• **INSTRUCTION**
Copy the records word for word from their first line up to and including the line that contains "Vienna edition has achieved.".

• **INPUT RECORDS**
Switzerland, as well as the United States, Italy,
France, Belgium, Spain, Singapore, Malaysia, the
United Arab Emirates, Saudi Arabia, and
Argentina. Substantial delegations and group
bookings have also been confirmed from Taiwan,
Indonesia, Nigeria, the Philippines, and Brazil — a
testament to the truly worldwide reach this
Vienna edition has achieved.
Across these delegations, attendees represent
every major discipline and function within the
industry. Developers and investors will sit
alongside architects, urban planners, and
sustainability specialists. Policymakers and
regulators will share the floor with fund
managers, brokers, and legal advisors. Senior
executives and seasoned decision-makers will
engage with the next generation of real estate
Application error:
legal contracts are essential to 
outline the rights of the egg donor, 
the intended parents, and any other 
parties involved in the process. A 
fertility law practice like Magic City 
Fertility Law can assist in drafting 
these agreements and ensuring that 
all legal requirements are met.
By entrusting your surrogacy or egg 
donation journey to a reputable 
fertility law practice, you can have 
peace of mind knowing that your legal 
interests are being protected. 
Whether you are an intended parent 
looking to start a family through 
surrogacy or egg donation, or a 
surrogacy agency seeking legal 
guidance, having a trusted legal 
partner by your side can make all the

• **RESULT**
Switzerland, as well as the United States, Italy,
France, Belgium, Spain, Singapore, Malaysia, the
United Arab Emirates, Saudi Arabia, and
Argentina. Substantial delegations and group
bookings have also been confirmed from Taiwan,
Indonesia, Nigeria, the Philippines, and Brazil — a
testament to the truly worldwide reach this
Vienna edition has achieved.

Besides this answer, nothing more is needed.